ACTIVITY: Among the lines of the material below, how many carry the word "коррозия"? Only the number is wanted.
________
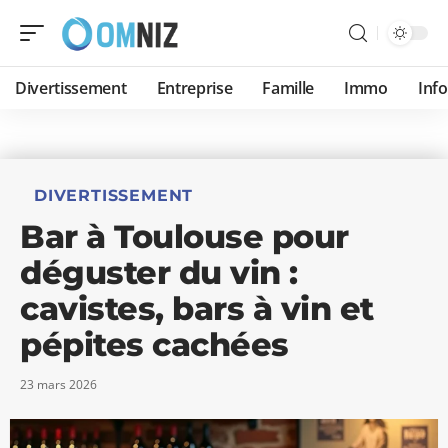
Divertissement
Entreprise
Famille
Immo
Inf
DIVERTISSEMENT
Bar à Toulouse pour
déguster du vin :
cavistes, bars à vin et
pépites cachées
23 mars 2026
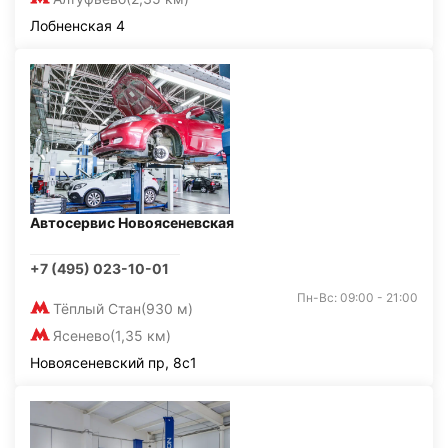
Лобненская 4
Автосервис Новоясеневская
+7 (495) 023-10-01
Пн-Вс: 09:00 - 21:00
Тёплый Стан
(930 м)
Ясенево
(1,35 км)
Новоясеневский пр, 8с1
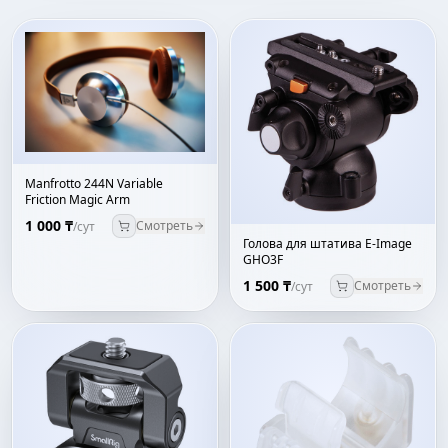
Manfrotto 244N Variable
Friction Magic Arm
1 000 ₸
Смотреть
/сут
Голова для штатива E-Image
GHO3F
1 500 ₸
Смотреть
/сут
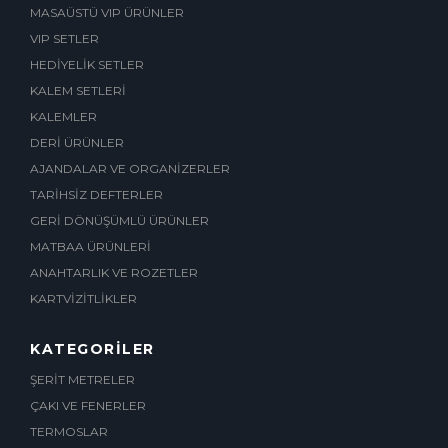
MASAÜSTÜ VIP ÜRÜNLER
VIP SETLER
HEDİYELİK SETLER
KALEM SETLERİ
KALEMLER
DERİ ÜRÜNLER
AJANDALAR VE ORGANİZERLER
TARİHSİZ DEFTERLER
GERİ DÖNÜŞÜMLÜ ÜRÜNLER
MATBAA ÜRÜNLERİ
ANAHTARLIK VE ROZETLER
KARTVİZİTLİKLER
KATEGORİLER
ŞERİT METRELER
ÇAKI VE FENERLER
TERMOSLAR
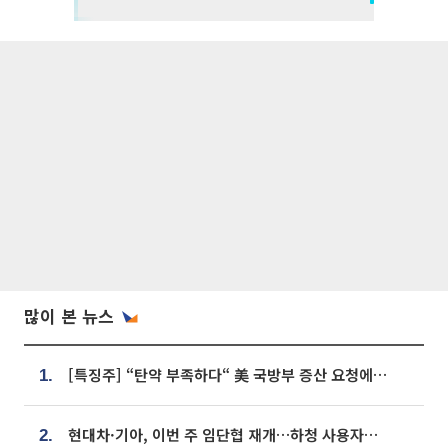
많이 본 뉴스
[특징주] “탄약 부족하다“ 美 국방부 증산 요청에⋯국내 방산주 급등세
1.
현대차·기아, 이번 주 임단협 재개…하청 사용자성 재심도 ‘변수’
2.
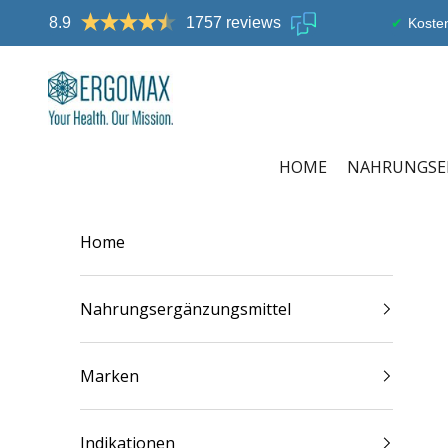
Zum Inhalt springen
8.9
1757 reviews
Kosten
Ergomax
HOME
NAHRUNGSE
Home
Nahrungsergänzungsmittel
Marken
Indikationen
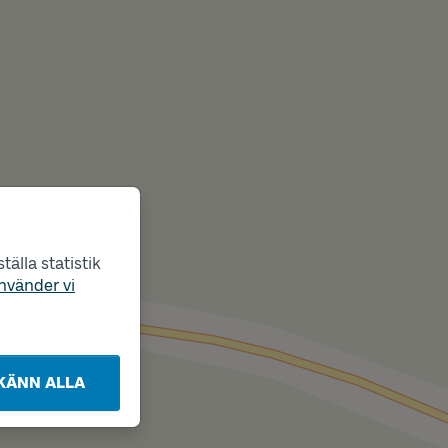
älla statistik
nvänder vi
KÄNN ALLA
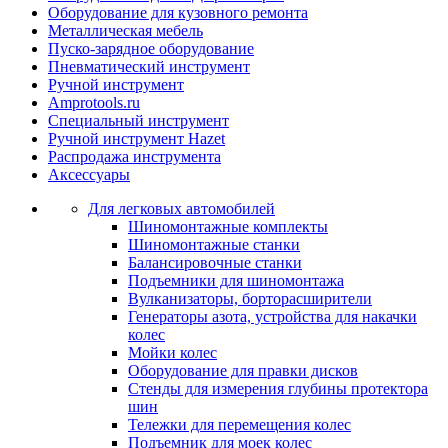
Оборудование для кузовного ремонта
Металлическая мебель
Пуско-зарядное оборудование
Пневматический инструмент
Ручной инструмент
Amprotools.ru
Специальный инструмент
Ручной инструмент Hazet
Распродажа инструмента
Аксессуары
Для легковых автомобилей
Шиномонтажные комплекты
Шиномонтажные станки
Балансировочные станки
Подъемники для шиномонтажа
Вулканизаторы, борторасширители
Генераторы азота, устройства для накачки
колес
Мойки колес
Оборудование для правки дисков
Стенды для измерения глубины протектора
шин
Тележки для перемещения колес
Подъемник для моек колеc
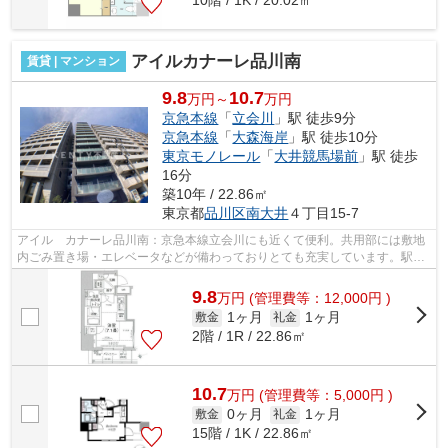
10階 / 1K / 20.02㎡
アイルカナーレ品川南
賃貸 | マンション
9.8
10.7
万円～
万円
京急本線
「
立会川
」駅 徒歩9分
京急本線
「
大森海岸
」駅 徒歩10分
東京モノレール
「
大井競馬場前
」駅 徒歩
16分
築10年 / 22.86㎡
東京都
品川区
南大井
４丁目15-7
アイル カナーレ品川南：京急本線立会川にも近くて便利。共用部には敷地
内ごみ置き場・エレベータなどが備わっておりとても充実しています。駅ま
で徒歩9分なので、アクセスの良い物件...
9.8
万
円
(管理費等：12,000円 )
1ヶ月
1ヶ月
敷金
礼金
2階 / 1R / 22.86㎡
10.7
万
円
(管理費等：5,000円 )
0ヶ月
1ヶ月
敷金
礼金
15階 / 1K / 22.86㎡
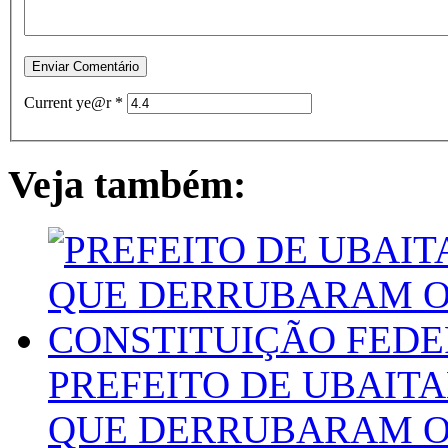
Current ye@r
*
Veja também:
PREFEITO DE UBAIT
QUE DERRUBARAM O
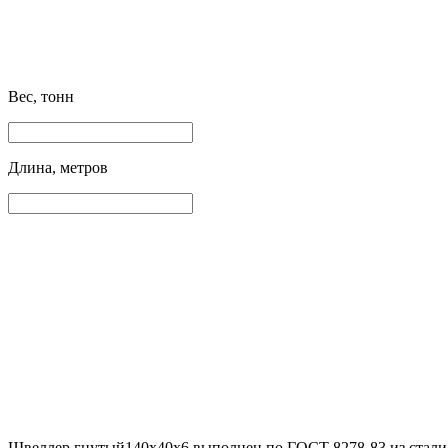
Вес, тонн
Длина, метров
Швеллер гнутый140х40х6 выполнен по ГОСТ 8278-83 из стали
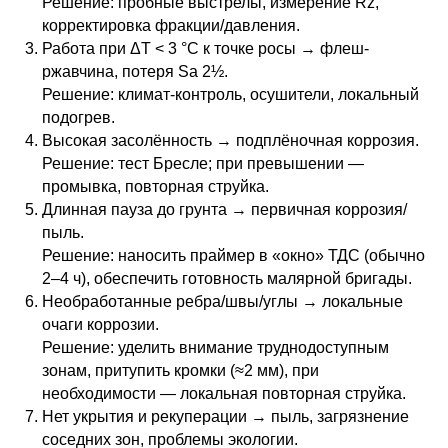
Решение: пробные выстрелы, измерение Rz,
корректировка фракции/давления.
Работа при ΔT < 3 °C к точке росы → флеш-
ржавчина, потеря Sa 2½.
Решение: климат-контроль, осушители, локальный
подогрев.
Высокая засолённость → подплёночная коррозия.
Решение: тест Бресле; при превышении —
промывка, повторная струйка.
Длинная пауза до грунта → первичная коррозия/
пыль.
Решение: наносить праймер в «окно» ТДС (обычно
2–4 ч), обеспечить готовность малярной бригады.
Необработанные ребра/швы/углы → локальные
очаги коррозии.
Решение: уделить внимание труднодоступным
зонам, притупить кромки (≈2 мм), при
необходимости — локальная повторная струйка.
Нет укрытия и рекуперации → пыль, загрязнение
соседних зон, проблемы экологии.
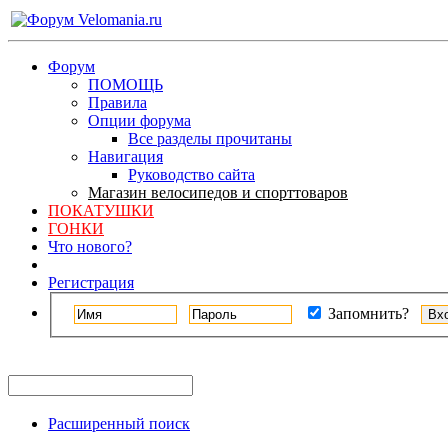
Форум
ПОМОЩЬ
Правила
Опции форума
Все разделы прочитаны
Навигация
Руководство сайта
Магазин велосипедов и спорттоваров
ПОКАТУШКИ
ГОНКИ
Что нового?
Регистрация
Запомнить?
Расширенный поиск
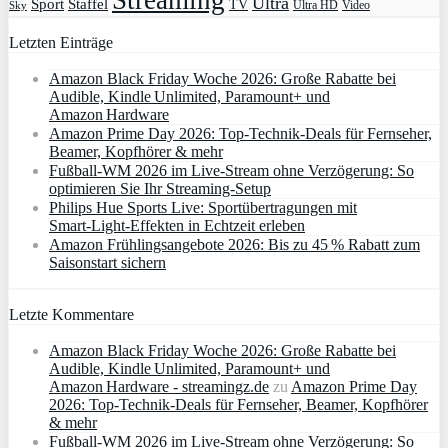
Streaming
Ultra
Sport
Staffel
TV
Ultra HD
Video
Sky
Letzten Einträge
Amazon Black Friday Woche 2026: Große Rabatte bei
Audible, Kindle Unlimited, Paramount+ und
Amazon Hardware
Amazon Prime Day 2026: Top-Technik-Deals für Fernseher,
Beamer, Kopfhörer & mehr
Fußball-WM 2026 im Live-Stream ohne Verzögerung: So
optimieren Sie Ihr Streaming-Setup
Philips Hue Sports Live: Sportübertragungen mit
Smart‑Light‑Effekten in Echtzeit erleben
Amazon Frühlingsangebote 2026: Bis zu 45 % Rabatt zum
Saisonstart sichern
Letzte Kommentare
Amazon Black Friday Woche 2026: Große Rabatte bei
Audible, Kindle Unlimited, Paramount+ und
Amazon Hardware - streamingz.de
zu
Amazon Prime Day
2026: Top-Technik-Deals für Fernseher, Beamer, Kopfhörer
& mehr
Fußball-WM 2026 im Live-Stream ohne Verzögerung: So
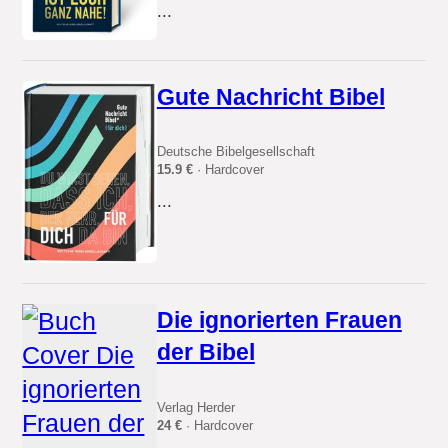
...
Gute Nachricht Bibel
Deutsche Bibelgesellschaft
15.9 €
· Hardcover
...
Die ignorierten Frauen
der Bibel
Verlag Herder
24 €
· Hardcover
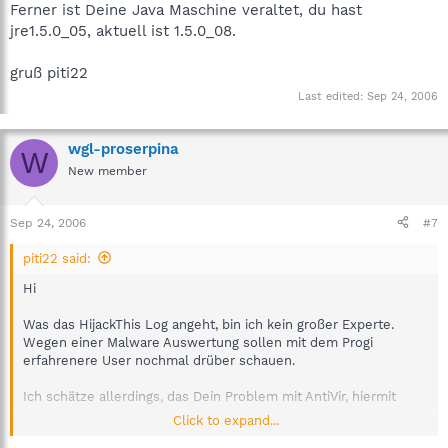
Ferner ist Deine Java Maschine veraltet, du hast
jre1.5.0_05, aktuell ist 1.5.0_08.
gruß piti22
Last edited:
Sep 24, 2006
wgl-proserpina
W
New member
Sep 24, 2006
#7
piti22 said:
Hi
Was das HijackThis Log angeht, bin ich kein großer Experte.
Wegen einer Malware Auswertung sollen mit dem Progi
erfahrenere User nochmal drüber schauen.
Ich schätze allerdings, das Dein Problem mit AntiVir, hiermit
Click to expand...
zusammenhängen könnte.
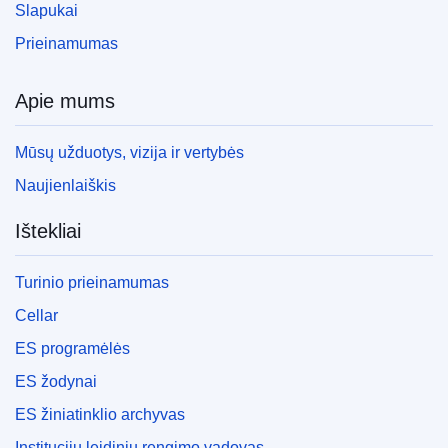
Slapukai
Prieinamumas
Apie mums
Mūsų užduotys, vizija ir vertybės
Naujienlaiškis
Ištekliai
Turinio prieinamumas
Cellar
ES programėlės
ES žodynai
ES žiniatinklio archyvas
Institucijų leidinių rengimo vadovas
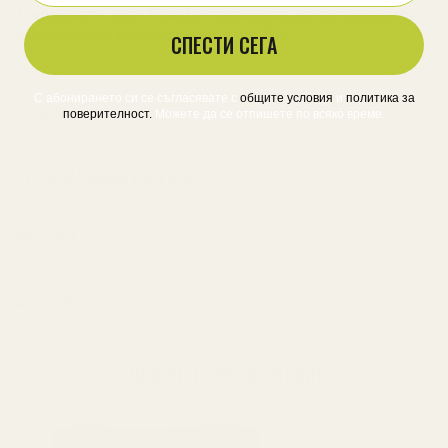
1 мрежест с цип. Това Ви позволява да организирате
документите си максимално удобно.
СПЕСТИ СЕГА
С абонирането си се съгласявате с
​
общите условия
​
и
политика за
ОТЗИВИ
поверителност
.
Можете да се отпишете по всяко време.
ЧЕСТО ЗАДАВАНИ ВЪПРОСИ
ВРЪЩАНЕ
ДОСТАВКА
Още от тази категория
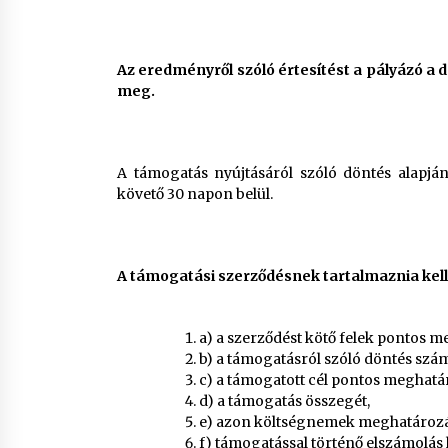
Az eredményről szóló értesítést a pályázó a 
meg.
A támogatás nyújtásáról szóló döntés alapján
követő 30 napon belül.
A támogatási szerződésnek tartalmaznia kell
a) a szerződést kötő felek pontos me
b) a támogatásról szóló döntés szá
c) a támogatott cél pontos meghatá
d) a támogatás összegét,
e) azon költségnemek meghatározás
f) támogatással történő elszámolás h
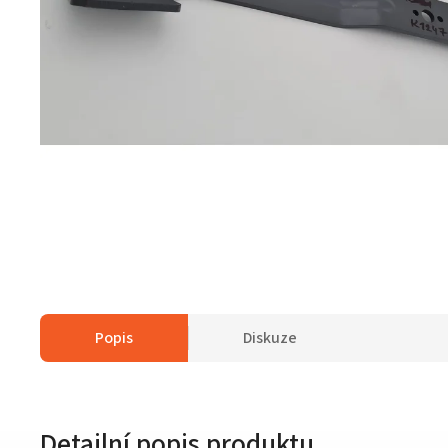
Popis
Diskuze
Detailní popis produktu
________
WORKED SOLUTION: 2